==== LISTED ENTRIES ====

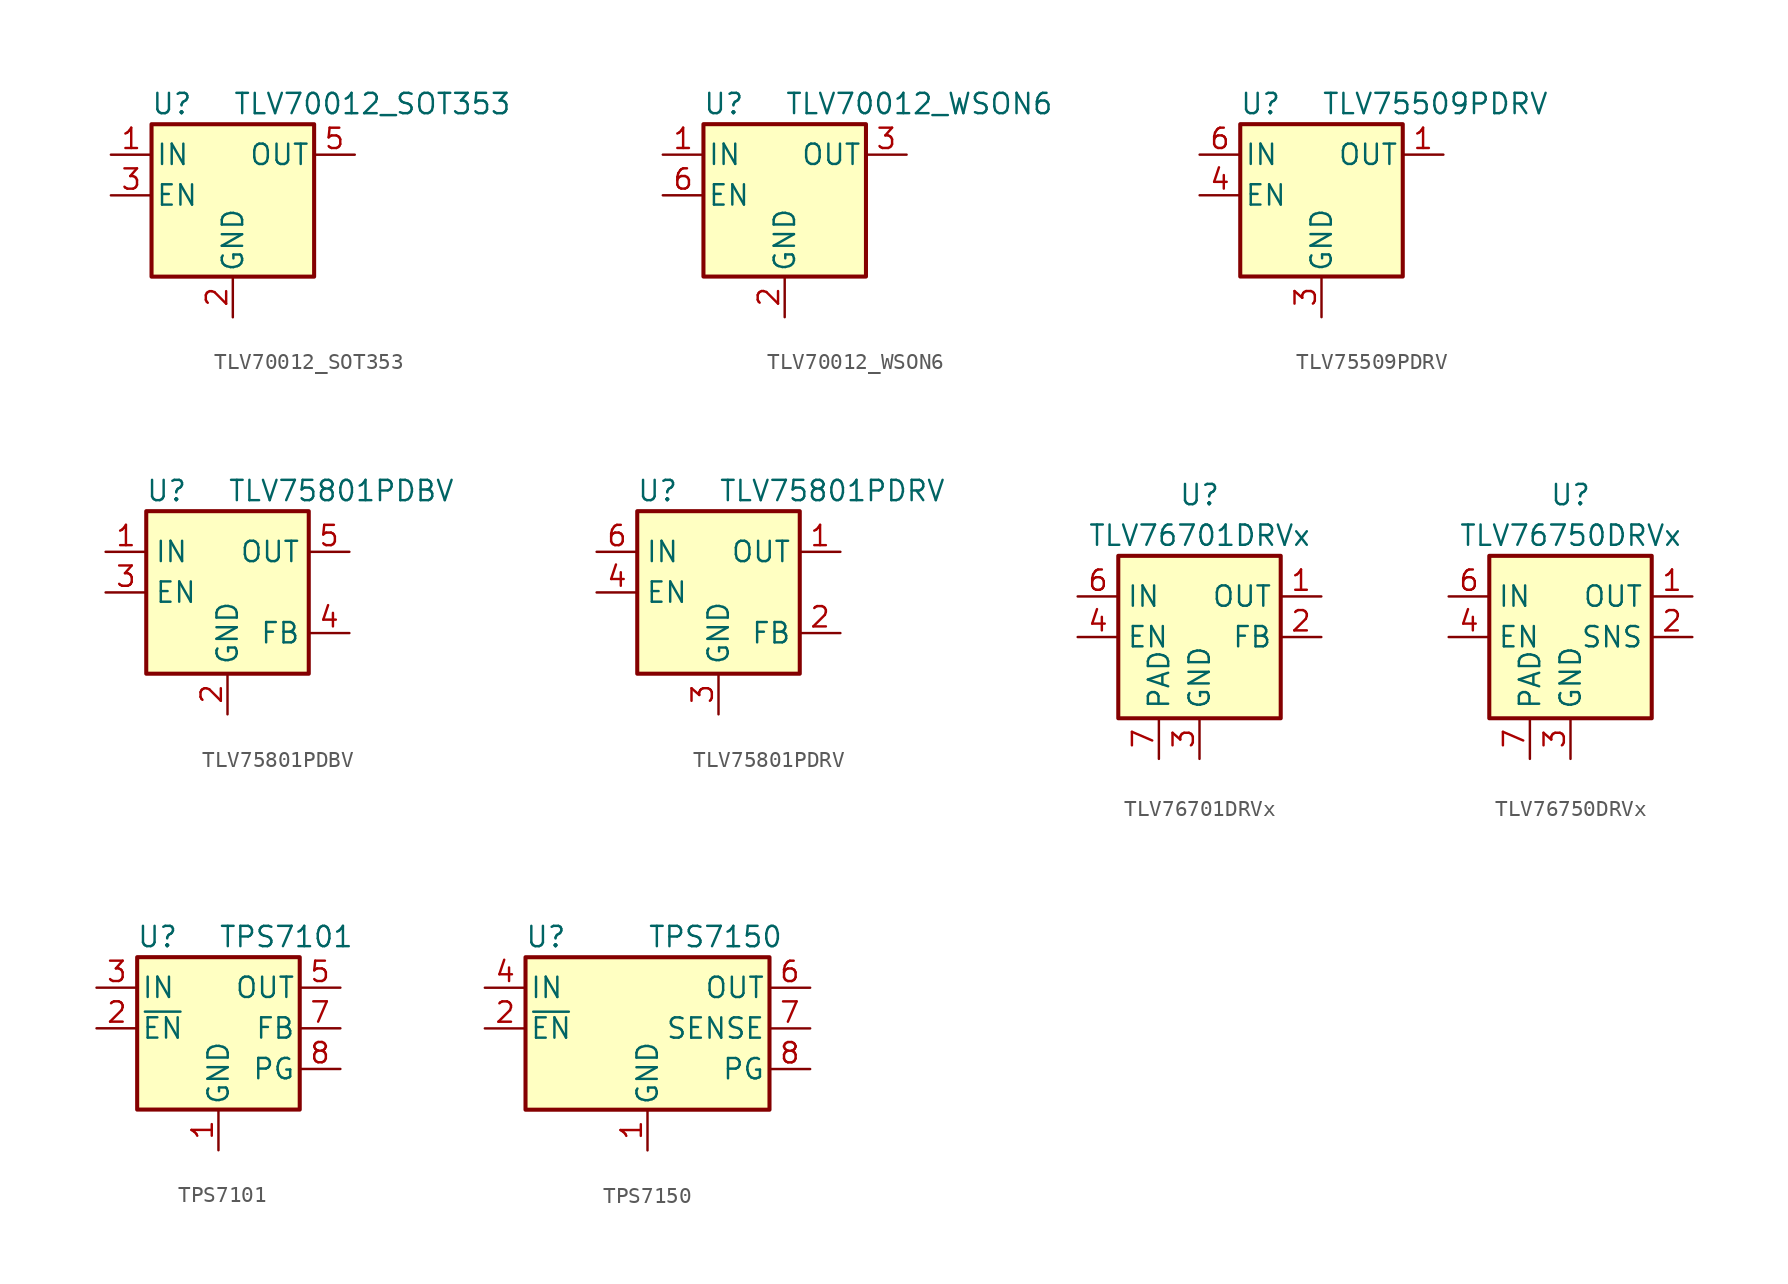
<source format=kicad_sym>
(kicad_symbol_lib
  (version 20201005)
  (generator kicad_symbol_editor)
  (symbol "Regulator_Linear:TLV70012_SOT353"
    (pin_names
      (offset 0.254))
    (property "Reference" "U"
      (at -3.81 5.715 0)
      (effects (font (size 1.27 1.27))))
    (property "Value" "TLV70012_SOT353"
      (at 0 5.715 0)
      (effects (font (size 1.27 1.27)) (justify left)))
    (symbol "TLV70012_SOT353_0_1"
      (rectangle (start -5.08 4.445) (end 5.08 -5.08) (stroke (width 0.254)) (fill (type background))))
    (symbol "TLV70012_SOT353_1_1"
      (pin power_in line (at -7.62 2.54 0) (length 2.54) (name "IN" (effects (font (size 1.27 1.27)))) (number "1" (effects (font (size 1.27 1.27)))))
      (pin power_in line (at 0 -7.62 90) (length 2.54) (name "GND" (effects (font (size 1.27 1.27)))) (number "2" (effects (font (size 1.27 1.27)))))
      (pin input line (at -7.62 0 0) (length 2.54) (name "EN" (effects (font (size 1.27 1.27)))) (number "3" (effects (font (size 1.27 1.27)))))
      (pin no_connect line (at 5.08 0 180) (length 2.54) hide (name "NC" (effects (font (size 1.27 1.27)))) (number "4" (effects (font (size 1.27 1.27)))))
      (pin power_out line (at 7.62 2.54 180) (length 2.54) (name "OUT" (effects (font (size 1.27 1.27)))) (number "5" (effects (font (size 1.27 1.27)))))))
  (symbol "Regulator_Linear:TLV70012_WSON6"
    (pin_names
      (offset 0.254))
    (property "Reference" "U"
      (at -3.81 5.715 0)
      (effects (font (size 1.27 1.27))))
    (property "Value" "TLV70012_WSON6"
      (at 0 5.715 0)
      (effects (font (size 1.27 1.27)) (justify left)))
    (symbol "TLV70012_WSON6_0_1"
      (rectangle (start -5.08 4.445) (end 5.08 -5.08) (stroke (width 0.254)) (fill (type background))))
    (symbol "TLV70012_WSON6_1_1"
      (pin power_in line (at -7.62 2.54 0) (length 2.54) (name "IN" (effects (font (size 1.27 1.27)))) (number "1" (effects (font (size 1.27 1.27)))))
      (pin power_in line (at 0 -7.62 90) (length 2.54) (name "GND" (effects (font (size 1.27 1.27)))) (number "2" (effects (font (size 1.27 1.27)))))
      (pin power_out line (at 7.62 2.54 180) (length 2.54) (name "OUT" (effects (font (size 1.27 1.27)))) (number "3" (effects (font (size 1.27 1.27)))))
      (pin no_connect line (at 7.62 0 180) (length 2.54) hide (name "NC" (effects (font (size 1.27 1.27)))) (number "4" (effects (font (size 1.27 1.27)))))
      (pin no_connect line (at -2.54 -7.62 90) (length 2.54) hide (name "NC" (effects (font (size 1.27 1.27)))) (number "5" (effects (font (size 1.27 1.27)))))
      (pin input line (at -7.62 0 0) (length 2.54) (name "EN" (effects (font (size 1.27 1.27)))) (number "6" (effects (font (size 1.27 1.27)))))))
  (symbol "Regulator_Linear:TLV75509PDRV"
    (pin_names
      (offset 0.254))
    (property "Reference" "U"
      (at -3.81 5.715 0)
      (effects (font (size 1.27 1.27))))
    (property "Value" "TLV75509PDRV"
      (at 0 5.715 0)
      (effects (font (size 1.27 1.27)) (justify left)))
    (symbol "TLV75509PDRV_0_1"
      (rectangle (start -5.08 4.445) (end 5.08 -5.08) (stroke (width 0.254)) (fill (type background))))
    (symbol "TLV75509PDRV_1_1"
      (pin power_out line (at 7.62 2.54 180) (length 2.54) (name "OUT" (effects (font (size 1.27 1.27)))) (number "1" (effects (font (size 1.27 1.27)))))
      (pin no_connect line (at 5.08 0 180) (length 2.54) hide (name "NC" (effects (font (size 1.27 1.27)))) (number "2" (effects (font (size 1.27 1.27)))))
      (pin power_in line (at 0 -7.62 90) (length 2.54) (name "GND" (effects (font (size 1.27 1.27)))) (number "3" (effects (font (size 1.27 1.27)))))
      (pin input line (at -7.62 0 0) (length 2.54) (name "EN" (effects (font (size 1.27 1.27)))) (number "4" (effects (font (size 1.27 1.27)))))
      (pin no_connect line (at 5.08 -2.54 180) (length 2.54) hide (name "NC" (effects (font (size 1.27 1.27)))) (number "5" (effects (font (size 1.27 1.27)))))
      (pin power_in line (at -7.62 2.54 0) (length 2.54) (name "IN" (effects (font (size 1.27 1.27)))) (number "6" (effects (font (size 1.27 1.27)))))
      (pin passive line (at 0 -7.62 90) (length 2.54) hide (name "GND" (effects (font (size 1.27 1.27)))) (number "7" (effects (font (size 1.27 1.27)))))))
  (symbol "Regulator_Linear:TLV75801PDBV"
    (property "Reference" "U"
      (at -3.81 6.35 0)
      (effects (font (size 1.27 1.27))))
    (property "Value" "TLV75801PDBV"
      (at 0 6.35 0)
      (effects (font (size 1.27 1.27)) (justify left)))
    (symbol "TLV75801PDBV_0_1"
      (rectangle (start 5.08 -5.08) (end -5.08 5.08) (stroke (width 0.254)) (fill (type background))))
    (symbol "TLV75801PDBV_1_1"
      (pin power_in line (at -7.62 2.54 0) (length 2.54) (name "IN" (effects (font (size 1.27 1.27)))) (number "1" (effects (font (size 1.27 1.27)))))
      (pin power_in line (at 0 -7.62 90) (length 2.54) (name "GND" (effects (font (size 1.27 1.27)))) (number "2" (effects (font (size 1.27 1.27)))))
      (pin input line (at -7.62 0 0) (length 2.54) (name "EN" (effects (font (size 1.27 1.27)))) (number "3" (effects (font (size 1.27 1.27)))))
      (pin input line (at 7.62 -2.54 180) (length 2.54) (name "FB" (effects (font (size 1.27 1.27)))) (number "4" (effects (font (size 1.27 1.27)))))
      (pin power_out line (at 7.62 2.54 180) (length 2.54) (name "OUT" (effects (font (size 1.27 1.27)))) (number "5" (effects (font (size 1.27 1.27)))))))
  (symbol "Regulator_Linear:TLV75801PDRV"
    (property "Reference" "U"
      (at -3.81 6.35 0)
      (effects (font (size 1.27 1.27))))
    (property "Value" "TLV75801PDRV"
      (at 0 6.35 0)
      (effects (font (size 1.27 1.27)) (justify left)))
    (symbol "TLV75801PDRV_0_1"
      (rectangle (start 5.08 -5.08) (end -5.08 5.08) (stroke (width 0.254)) (fill (type background))))
    (symbol "TLV75801PDRV_1_1"
      (pin power_out line (at 7.62 2.54 180) (length 2.54) (name "OUT" (effects (font (size 1.27 1.27)))) (number "1" (effects (font (size 1.27 1.27)))))
      (pin input line (at 7.62 -2.54 180) (length 2.54) (name "FB" (effects (font (size 1.27 1.27)))) (number "2" (effects (font (size 1.27 1.27)))))
      (pin power_in line (at 0 -7.62 90) (length 2.54) (name "GND" (effects (font (size 1.27 1.27)))) (number "3" (effects (font (size 1.27 1.27)))))
      (pin input line (at -7.62 0 0) (length 2.54) (name "EN" (effects (font (size 1.27 1.27)))) (number "4" (effects (font (size 1.27 1.27)))))
      (pin no_connect line (at 5.08 0 180) (length 2.54) hide (name "DNC" (effects (font (size 1.27 1.27)))) (number "5" (effects (font (size 1.27 1.27)))))
      (pin power_in line (at -7.62 2.54 0) (length 2.54) (name "IN" (effects (font (size 1.27 1.27)))) (number "6" (effects (font (size 1.27 1.27)))))
      (pin passive line (at 0 -7.62 90) (length 2.54) hide (name "GND" (effects (font (size 1.27 1.27)))) (number "7" (effects (font (size 1.27 1.27)))))))
  (symbol "Regulator_Linear:TLV76701DRVx"
    (property "Reference" "U"
      (at 0 8.89 0)
      (effects (font (size 1.27 1.27))))
    (property "Value" "TLV76701DRVx"
      (at 0 6.35 0)
      (effects (font (size 1.27 1.27))))
    (symbol "TLV76701DRVx_0_1"
      (rectangle (start -5.08 -5.08) (end 5.08 5.08) (stroke (width 0.254)) (fill (type background))))
    (symbol "TLV76701DRVx_1_1"
      (pin power_out line (at 7.62 2.54 180) (length 2.54) (name "OUT" (effects (font (size 1.27 1.27)))) (number "1" (effects (font (size 1.27 1.27)))))
      (pin input line (at 7.62 0 180) (length 2.54) (name "FB" (effects (font (size 1.27 1.27)))) (number "2" (effects (font (size 1.27 1.27)))))
      (pin power_in line (at 0 -7.62 90) (length 2.54) (name "GND" (effects (font (size 1.27 1.27)))) (number "3" (effects (font (size 1.27 1.27)))))
      (pin input line (at -7.62 0 0) (length 2.54) (name "EN" (effects (font (size 1.27 1.27)))) (number "4" (effects (font (size 1.27 1.27)))))
      (pin passive line (at 0 -7.62 90) (length 2.54) hide (name "GND" (effects (font (size 1.27 1.27)))) (number "5" (effects (font (size 1.27 1.27)))))
      (pin power_in line (at -7.62 2.54 0) (length 2.54) (name "IN" (effects (font (size 1.27 1.27)))) (number "6" (effects (font (size 1.27 1.27)))))
      (pin passive line (at -2.54 -7.62 90) (length 2.54) (name "PAD" (effects (font (size 1.27 1.27)))) (number "7" (effects (font (size 1.27 1.27)))))))
  (symbol "Regulator_Linear:TLV76750DRVx"
    (property "Reference" "U"
      (at 0 8.89 0)
      (effects (font (size 1.27 1.27))))
    (property "Value" "TLV76750DRVx"
      (at 0 6.35 0)
      (effects (font (size 1.27 1.27))))
    (symbol "TLV76750DRVx_0_1"
      (rectangle (start -5.08 -5.08) (end 5.08 5.08) (stroke (width 0.254)) (fill (type background))))
    (symbol "TLV76750DRVx_1_1"
      (pin power_out line (at 7.62 2.54 180) (length 2.54) (name "OUT" (effects (font (size 1.27 1.27)))) (number "1" (effects (font (size 1.27 1.27)))))
      (pin input line (at 7.62 0 180) (length 2.54) (name "SNS" (effects (font (size 1.27 1.27)))) (number "2" (effects (font (size 1.27 1.27)))))
      (pin power_in line (at 0 -7.62 90) (length 2.54) (name "GND" (effects (font (size 1.27 1.27)))) (number "3" (effects (font (size 1.27 1.27)))))
      (pin input line (at -7.62 0 0) (length 2.54) (name "EN" (effects (font (size 1.27 1.27)))) (number "4" (effects (font (size 1.27 1.27)))))
      (pin passive line (at 0 -7.62 90) (length 2.54) hide (name "GND" (effects (font (size 1.27 1.27)))) (number "5" (effects (font (size 1.27 1.27)))))
      (pin power_in line (at -7.62 2.54 0) (length 2.54) (name "IN" (effects (font (size 1.27 1.27)))) (number "6" (effects (font (size 1.27 1.27)))))
      (pin passive line (at -2.54 -7.62 90) (length 2.54) (name "PAD" (effects (font (size 1.27 1.27)))) (number "7" (effects (font (size 1.27 1.27)))))))
  (symbol "Regulator_Linear:TPS7101"
    (pin_names
      (offset 0.254))
    (property "Reference" "U"
      (at -3.81 5.715 0)
      (effects (font (size 1.27 1.27))))
    (property "Value" "TPS7101"
      (at 0 5.715 0)
      (effects (font (size 1.27 1.27)) (justify left)))
    (symbol "TPS7101_0_1"
      (rectangle (start -5.08 4.445) (end 5.08 -5.08) (stroke (width 0.254)) (fill (type background))))
    (symbol "TPS7101_1_1"
      (pin power_in line (at 0 -7.62 90) (length 2.54) (name "GND" (effects (font (size 1.27 1.27)))) (number "1" (effects (font (size 1.27 1.27)))))
      (pin input line (at -7.62 0 0) (length 2.54) (name "~EN~" (effects (font (size 1.27 1.27)))) (number "2" (effects (font (size 1.27 1.27)))))
      (pin power_in line (at -7.62 2.54 0) (length 2.54) (name "IN" (effects (font (size 1.27 1.27)))) (number "3" (effects (font (size 1.27 1.27)))))
      (pin passive line (at -7.62 2.54 0) (length 2.54) hide (name "IN" (effects (font (size 1.27 1.27)))) (number "4" (effects (font (size 1.27 1.27)))))
      (pin power_out line (at 7.62 2.54 180) (length 2.54) (name "OUT" (effects (font (size 1.27 1.27)))) (number "5" (effects (font (size 1.27 1.27)))))
      (pin passive line (at 7.62 2.54 180) (length 2.54) hide (name "OUT" (effects (font (size 1.27 1.27)))) (number "6" (effects (font (size 1.27 1.27)))))
      (pin input line (at 7.62 0 180) (length 2.54) (name "FB" (effects (font (size 1.27 1.27)))) (number "7" (effects (font (size 1.27 1.27)))))
      (pin output line (at 7.62 -2.54 180) (length 2.54) (name "PG" (effects (font (size 1.27 1.27)))) (number "8" (effects (font (size 1.27 1.27)))))))
  (symbol "Regulator_Linear:TPS7150"
    (pin_names
      (offset 0.254))
    (property "Reference" "U"
      (at -6.35 8.255 0)
      (effects (font (size 1.27 1.27))))
    (property "Value" "TPS7150"
      (at 0 8.255 0)
      (effects (font (size 1.27 1.27)) (justify left)))
    (symbol "TPS7150_0_1"
      (rectangle (start -7.62 6.985) (end 7.62 -2.54) (stroke (width 0.254)) (fill (type background))))
    (symbol "TPS7150_1_1"
      (pin power_in line (at 0 -5.08 90) (length 2.54) (name "GND" (effects (font (size 1.27 1.27)))) (number "1" (effects (font (size 1.27 1.27)))))
      (pin input line (at -10.16 2.54 0) (length 2.54) (name "~EN~" (effects (font (size 1.27 1.27)))) (number "2" (effects (font (size 1.27 1.27)))))
      (pin passive line (at -10.16 5.08 0) (length 2.54) hide (name "IN" (effects (font (size 1.27 1.27)))) (number "3" (effects (font (size 1.27 1.27)))))
      (pin power_in line (at -10.16 5.08 0) (length 2.54) (name "IN" (effects (font (size 1.27 1.27)))) (number "4" (effects (font (size 1.27 1.27)))))
      (pin passive line (at 10.16 5.08 180) (length 2.54) hide (name "OUT" (effects (font (size 1.27 1.27)))) (number "5" (effects (font (size 1.27 1.27)))))
      (pin power_out line (at 10.16 5.08 180) (length 2.54) (name "OUT" (effects (font (size 1.27 1.27)))) (number "6" (effects (font (size 1.27 1.27)))))
      (pin input line (at 10.16 2.54 180) (length 2.54) (name "SENSE" (effects (font (size 1.27 1.27)))) (number "7" (effects (font (size 1.27 1.27)))))
      (pin output line (at 10.16 0 180) (length 2.54) (name "PG" (effects (font (size 1.27 1.27)))) (number "8" (effects (font (size 1.27 1.27))))))))
</source>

====

*PROBLEM DETAILS*:
Each line above with the word "output" must be returned.

*ANSWER TO THIS EXERCISE*:
      (pin output line (at 7.62 -2.54 180) (length 2.54) (name "PG" (effects (font (size 1.27 1.27)))) (number "8" (effects (font (size 1.27 1.27)))))))
      (pin output line (at 10.16 0 180) (length 2.54) (name "PG" (effects (font (size 1.27 1.27)))) (number "8" (effects (font (size 1.27 1.27))))))))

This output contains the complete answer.